I next saw the bottle several days later. Inside, the cockroaches had breathed their last, but their final slumber was cruelly disturbed when Jarrod began to shake the bottle. He shook it very, very hard. Several days, and many hard shakes later, the bottle had already passed through the hands of every member of the class. Inside, a soggy white paste, not unlike mayonnaise, was splattered around the sides of the glass, and it was still possible to recognise a head, and several pairs of extremities. It was indeed a most ghastly sight, and not a few remarks were made about the appropriateness of using a jam jar.
One week later, Jacques decided to open the jar. In ten seconds flat, the class was empty. Like the survivors of a war, we gathered along the corridor outside, still reeling from this massive assault on our olfactory organs. Even at the end of lunch, when Miss Phuan came for her biology lesson, we were all still hanging around the corridor, and absolutely refused to return. With ingenuity which would have done credit to any scientist in a crisis, she decided to move that lesson outdoors. However, I hardly heard a word she said that day. For me, the true lesson in biology had already been firmly imprinted in my memory – I had seen first hand the rate of diffusion of molecules in the air, and the speed was incredible. I had also learned that though it takes the molecule of an unpleasant odour an infinitesimally small amount of time to fill a classroom, it takes at least a week for these same particles to exit through the open window. Fortunately for us, that was the last lesson in our classroom for the day, and our teachers were not forced to make any more unscheduled changes to the timetable. But for the next few days, the air was filled with a surprisingly strong smell of cologne.
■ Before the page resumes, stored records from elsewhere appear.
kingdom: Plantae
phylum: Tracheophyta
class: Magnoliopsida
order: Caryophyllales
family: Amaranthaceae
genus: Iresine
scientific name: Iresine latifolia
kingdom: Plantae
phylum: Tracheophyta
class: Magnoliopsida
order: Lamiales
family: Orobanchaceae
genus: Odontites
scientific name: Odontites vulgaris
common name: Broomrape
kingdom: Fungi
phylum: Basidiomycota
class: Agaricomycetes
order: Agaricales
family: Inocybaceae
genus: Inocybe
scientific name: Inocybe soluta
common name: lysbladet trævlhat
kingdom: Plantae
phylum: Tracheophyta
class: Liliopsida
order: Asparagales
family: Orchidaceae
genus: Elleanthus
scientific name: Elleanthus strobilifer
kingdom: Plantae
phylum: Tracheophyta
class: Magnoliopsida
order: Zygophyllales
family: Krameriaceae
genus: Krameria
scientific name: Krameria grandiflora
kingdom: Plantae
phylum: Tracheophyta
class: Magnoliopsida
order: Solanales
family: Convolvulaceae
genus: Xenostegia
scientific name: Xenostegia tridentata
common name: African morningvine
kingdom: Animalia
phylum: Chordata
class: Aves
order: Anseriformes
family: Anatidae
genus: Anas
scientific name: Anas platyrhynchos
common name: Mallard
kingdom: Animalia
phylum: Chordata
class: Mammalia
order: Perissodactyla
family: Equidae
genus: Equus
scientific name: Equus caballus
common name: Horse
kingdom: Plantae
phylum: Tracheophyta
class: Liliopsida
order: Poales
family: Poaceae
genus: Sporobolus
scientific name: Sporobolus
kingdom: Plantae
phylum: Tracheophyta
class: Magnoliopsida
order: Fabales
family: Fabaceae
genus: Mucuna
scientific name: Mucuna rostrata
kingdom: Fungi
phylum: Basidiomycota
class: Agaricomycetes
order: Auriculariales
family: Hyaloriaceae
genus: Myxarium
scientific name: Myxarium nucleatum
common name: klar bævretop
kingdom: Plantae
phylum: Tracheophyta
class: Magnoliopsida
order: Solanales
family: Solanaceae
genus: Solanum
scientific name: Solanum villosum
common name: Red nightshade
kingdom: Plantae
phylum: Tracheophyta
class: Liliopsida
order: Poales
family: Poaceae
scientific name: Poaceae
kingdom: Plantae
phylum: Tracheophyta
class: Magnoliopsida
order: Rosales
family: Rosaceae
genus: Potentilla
On hindsight, it was really fortunate that Jacques had had the presence of mind to close the bottle before he joined in the general retreat. Had he dropped the bottle, the consequences would have been unthinkable. Whatever the case, this little seemingly insignificant event has left an indelible mark in my mind. It showed me the lighter side to science; more importantly, it showed me that one should think before one opens a bottle full of decomposed cockroaches.